◆ TASK REQUIREMENTS
Give every line of the data below as a numbered list, leaving out blank lines and the pictures.

--- --- ---

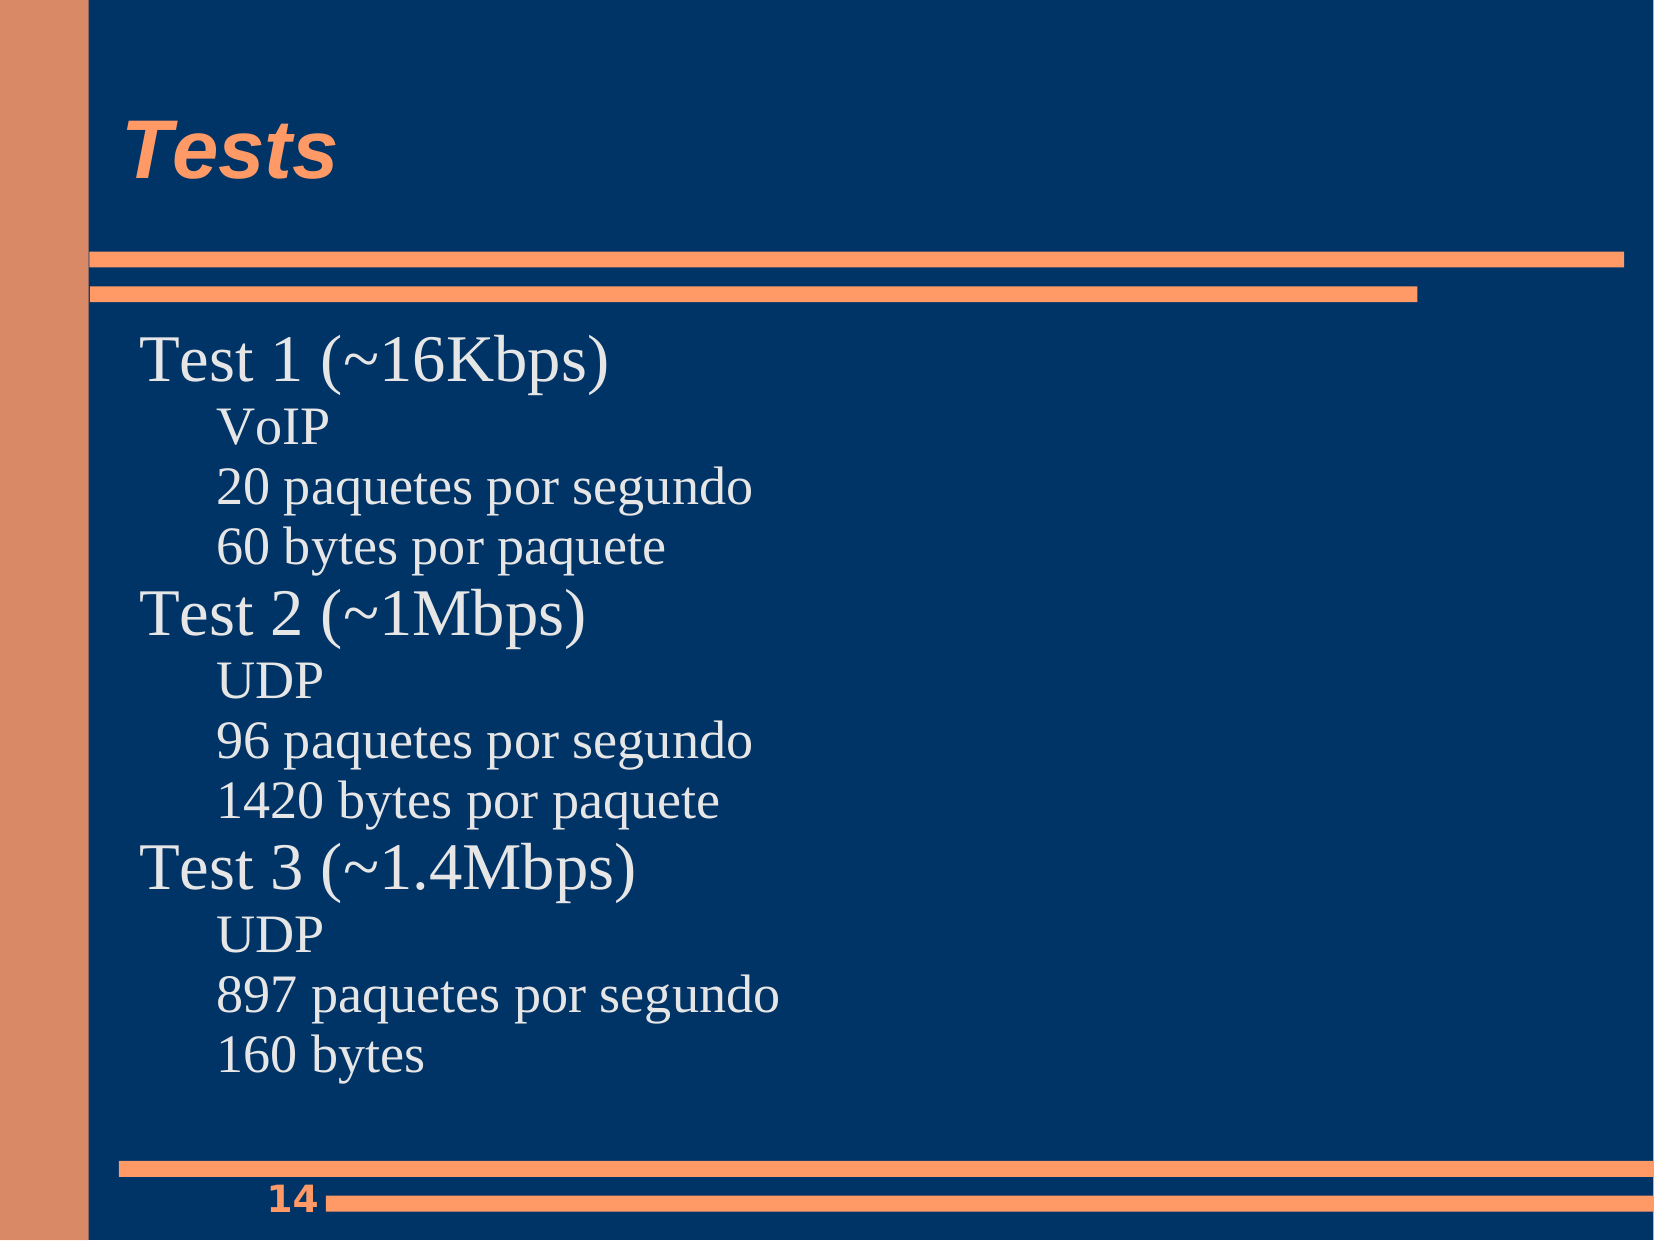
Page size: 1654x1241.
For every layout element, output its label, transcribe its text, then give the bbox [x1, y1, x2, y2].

title Tests [121, 53, 1534, 247]
list Test 1 (~16Kbps) VoIP 20 paquetes por segundo 60 bytes por paquete Test 2 (~1Mbps) UDP 96 paquetes por segundo 1420 bytes por paquete Test 3 (~1.4Mbps) UDP 897 paquetes por segundo 160 bytes [121, 322, 1561, 1123]
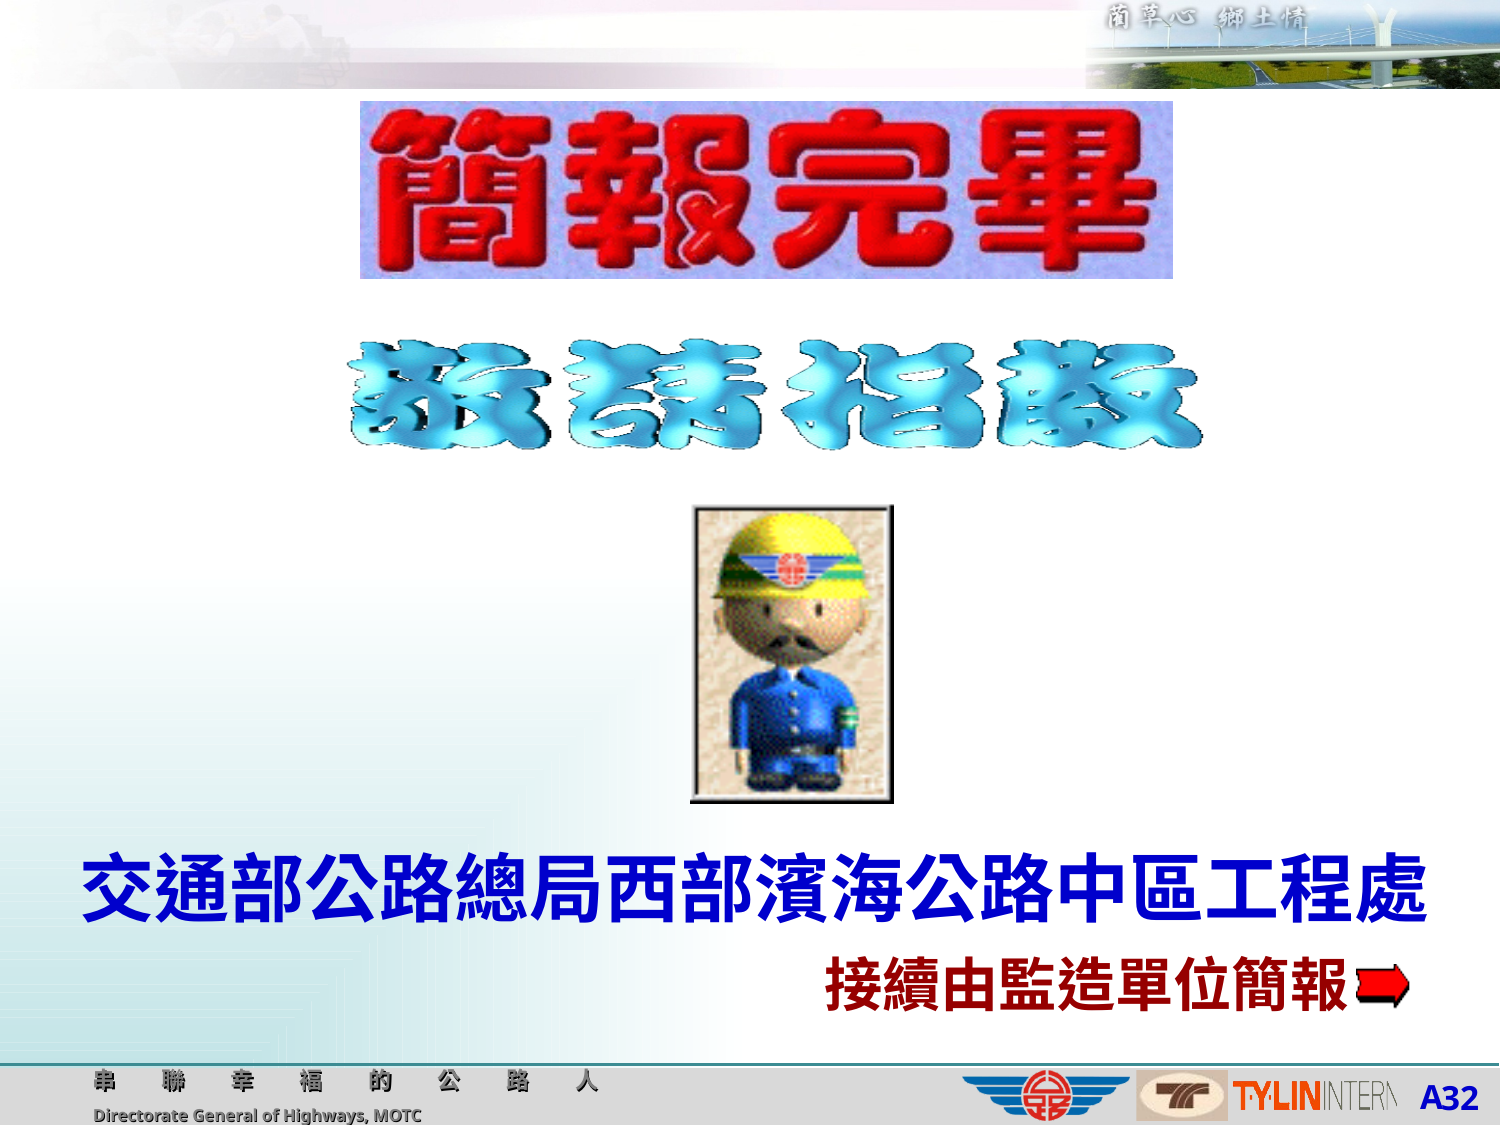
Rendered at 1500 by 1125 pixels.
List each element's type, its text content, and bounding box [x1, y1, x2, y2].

picture [360, 101, 1173, 279]
picture [690, 503, 894, 804]
picture [289, 326, 1262, 463]
picture [1356, 964, 1464, 1014]
text_box 接續由監造單位簡報 [809, 940, 1424, 1026]
text_box 交通部公路總局西部濱海公路中區工程處 [65, 834, 1445, 939]
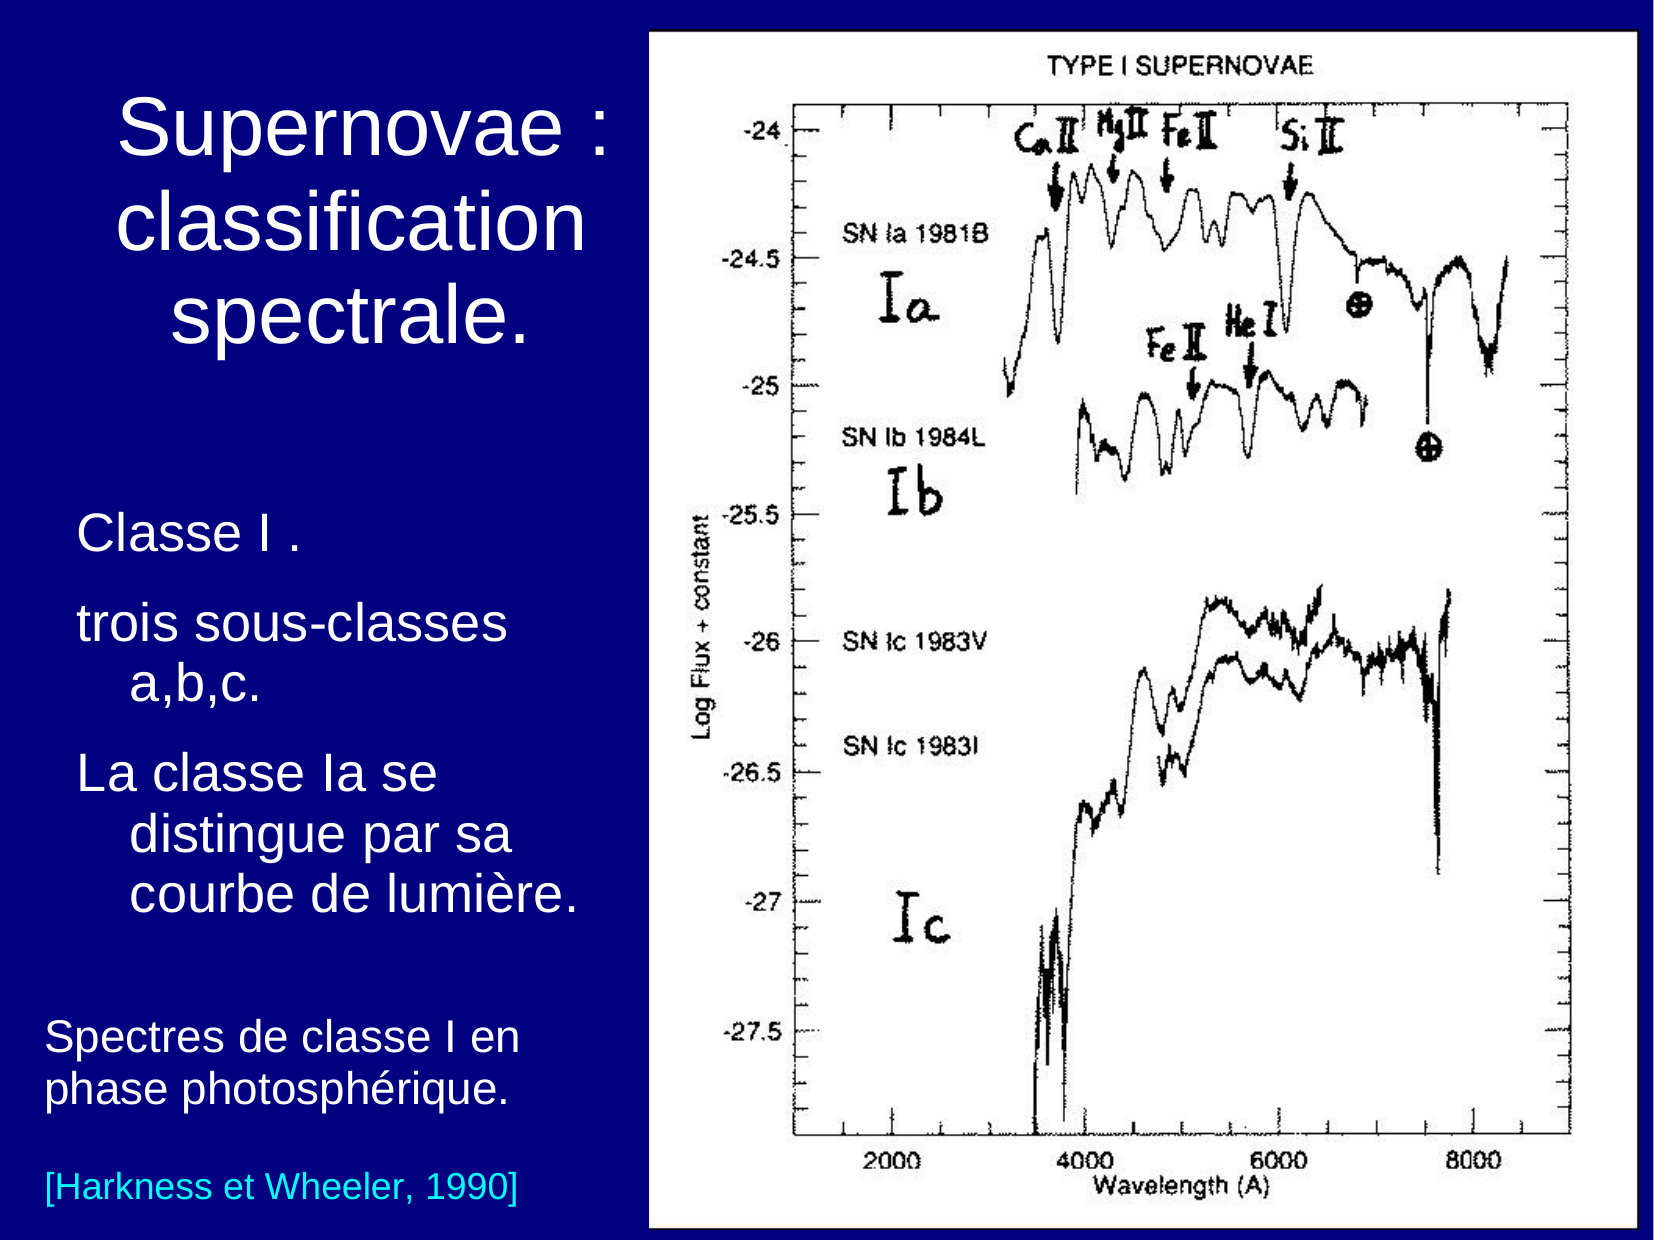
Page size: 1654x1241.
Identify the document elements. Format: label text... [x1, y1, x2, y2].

list Classe I . trois sous-classes a,b,c. La classe Ia se distingue par sa courbe de lumière. [59, 501, 610, 1003]
text_box Spectres de classe I en phase photosphérique. [Harkness et Wheeler, 1990] [29, 1003, 633, 1214]
title Supernovae : classification spectrale. [82, 49, 621, 384]
picture [649, 29, 1639, 1230]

--- --- ---

◆ SOLUTION
1. Page size: 1654x1241.
2. For every layout element, output its label, transcribe its text, then give the bbox [x1, y1, x2, y2].
3. title Tests [121, 53, 1534, 247]
4. list Test 1 (~16Kbps) VoIP 20 paquetes por segundo 60 bytes por paquete Test 2 (~1Mbps) UDP 96 paquetes por segundo 1420 bytes por paquete Test 3 (~1.4Mbps) UDP 897 paquetes por segundo 160 bytes [121, 322, 1561, 1123]
5. Rendered at 1500 by 1125 pixels.
6. List each element's type, its text content, and bounding box [x1, y1, x2, y2].
7. picture [360, 101, 1173, 279]
8. picture [690, 503, 894, 804]
9. picture [289, 326, 1262, 463]
10. picture [1356, 964, 1464, 1014]
11. text_box 接續由監造單位簡報 [809, 940, 1424, 1026]
12. text_box 交通部公路總局西部濱海公路中區工程處 [65, 834, 1445, 939]
13. Page size: 1654x1241.
14. Identify the document elements. Format: label text... [x1, y1, x2, y2].
15. list Classe I . trois sous-classes a,b,c. La classe Ia se distingue par sa courbe de lumière. [59, 501, 610, 1003]
16. text_box Spectres de classe I en phase photosphérique. [Harkness et Wheeler, 1990] [29, 1003, 633, 1214]
17. title Supernovae : classification spectrale. [82, 49, 621, 384]
18. picture [649, 29, 1639, 1230]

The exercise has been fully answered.